The UK has now left the EU, but it is worth pointing out that the EU has relaxed its usual “state aid” rules, which can normally make it difficult for Governments to subsidise or nationalise private companies. It is too early to predict whether Government intervention could be investor friendly, or might lead to assets being acquired below current valuations.
Conversely, KPMG points out some sectors could be much more resilient: “availability based or regulated assets are expected to be more stable at a revenue level, unless broader economic pressures force changes to contractual mechanisms”. Telecoms, water, healthcare, and related assets may see little or no impact and some assets might see increased demand.
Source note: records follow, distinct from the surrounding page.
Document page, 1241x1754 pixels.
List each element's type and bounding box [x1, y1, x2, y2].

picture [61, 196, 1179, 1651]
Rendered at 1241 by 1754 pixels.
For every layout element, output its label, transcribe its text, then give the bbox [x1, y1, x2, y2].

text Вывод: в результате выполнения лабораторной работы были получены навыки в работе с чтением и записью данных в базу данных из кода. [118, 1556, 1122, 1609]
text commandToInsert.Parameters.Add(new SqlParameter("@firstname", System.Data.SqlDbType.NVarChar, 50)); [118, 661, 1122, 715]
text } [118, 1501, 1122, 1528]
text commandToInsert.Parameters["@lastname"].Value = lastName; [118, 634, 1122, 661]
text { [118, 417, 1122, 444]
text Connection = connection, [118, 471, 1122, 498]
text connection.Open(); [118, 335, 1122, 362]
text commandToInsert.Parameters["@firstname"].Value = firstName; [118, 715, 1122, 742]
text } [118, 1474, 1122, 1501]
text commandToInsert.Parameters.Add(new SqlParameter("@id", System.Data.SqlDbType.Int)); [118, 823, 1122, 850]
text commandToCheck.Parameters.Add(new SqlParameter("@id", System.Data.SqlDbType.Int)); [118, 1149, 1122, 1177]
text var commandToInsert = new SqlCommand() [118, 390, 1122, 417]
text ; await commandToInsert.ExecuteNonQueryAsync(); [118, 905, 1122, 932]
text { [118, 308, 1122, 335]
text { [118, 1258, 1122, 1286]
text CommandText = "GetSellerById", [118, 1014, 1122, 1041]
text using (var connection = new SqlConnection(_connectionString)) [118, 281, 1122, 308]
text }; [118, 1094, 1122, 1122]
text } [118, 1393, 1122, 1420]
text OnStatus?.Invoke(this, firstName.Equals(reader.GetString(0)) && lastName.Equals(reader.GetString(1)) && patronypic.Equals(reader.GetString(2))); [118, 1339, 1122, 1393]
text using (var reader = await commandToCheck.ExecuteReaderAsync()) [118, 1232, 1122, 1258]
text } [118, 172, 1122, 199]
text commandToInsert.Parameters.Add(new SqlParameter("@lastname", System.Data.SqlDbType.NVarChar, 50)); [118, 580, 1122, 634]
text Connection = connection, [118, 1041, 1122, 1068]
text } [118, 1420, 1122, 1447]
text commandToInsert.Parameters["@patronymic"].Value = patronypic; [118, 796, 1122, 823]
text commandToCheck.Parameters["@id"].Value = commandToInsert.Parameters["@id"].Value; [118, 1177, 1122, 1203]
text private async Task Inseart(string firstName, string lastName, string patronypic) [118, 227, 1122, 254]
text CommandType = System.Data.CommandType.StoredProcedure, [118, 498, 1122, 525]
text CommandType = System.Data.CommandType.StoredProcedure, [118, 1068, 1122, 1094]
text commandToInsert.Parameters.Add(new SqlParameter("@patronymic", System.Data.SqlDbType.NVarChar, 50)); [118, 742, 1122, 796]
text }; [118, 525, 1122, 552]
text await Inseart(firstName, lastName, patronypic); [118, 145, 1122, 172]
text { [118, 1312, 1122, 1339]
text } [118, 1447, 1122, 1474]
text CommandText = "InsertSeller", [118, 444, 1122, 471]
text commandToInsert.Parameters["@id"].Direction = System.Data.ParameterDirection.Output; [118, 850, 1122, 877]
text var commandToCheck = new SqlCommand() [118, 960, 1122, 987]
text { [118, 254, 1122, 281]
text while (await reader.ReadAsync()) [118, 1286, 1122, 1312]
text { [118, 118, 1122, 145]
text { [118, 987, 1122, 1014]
If working from home raises demand for data bandwidth, then assets such as telecom towers that are rolling out 5G networks could even be worth more, as could data centres. (Data centres can come under the umbrella of either “infrastructure” or “real estate” assets).
Indeed, several infrastructure companies listed on the LSE (INPP, JLEN) have put out statements saying they see no material impact from COVID-19.
Investors should not give up on private assets. A February 2019 report from Cambridge Associates said that “Cambridge Associates’ past analysis indicates that endowments and foundations in the top quartile of performance had one thing in common: a minimum allocation of 15% to private investments”.
The silver lining in the cloud is that investors in private equity can now “double down” at much lower valuations. Another research paper from Cambridge Associates found that venture funds launched in the decade before the 2008 crisis had an average IRR of 6.3%. For the funds that launched after the crisis, the average IRR was 18.2%: nearly three times higher.
Now could be the ideal time to buy into private equity and venture capital, at a discount. Private equity funds already have record “dry powder” of USD 2.5 trillion of capital they can draw down from investors – though in some cases if investors receive lower distributions they may have difficulty meeting capital calls. Investors who do have the cash available can now deploy it at lower equity valuations, but also probably with a smaller amount of more expensive debt.
Government spending and stimulus programs could also boost some infrastructure projects where the government works in partnership with the private sector.
The crisis has intensified interest in ESG, and ESG investors may also focus their efforts towards Coronavirus solutions. Sweden’s Norrsken Foundation runs a EUR 100 million Impact Investing venture capital fund, and has offered grants of up to EUR 1 million under its “Action Against Corona” initiative.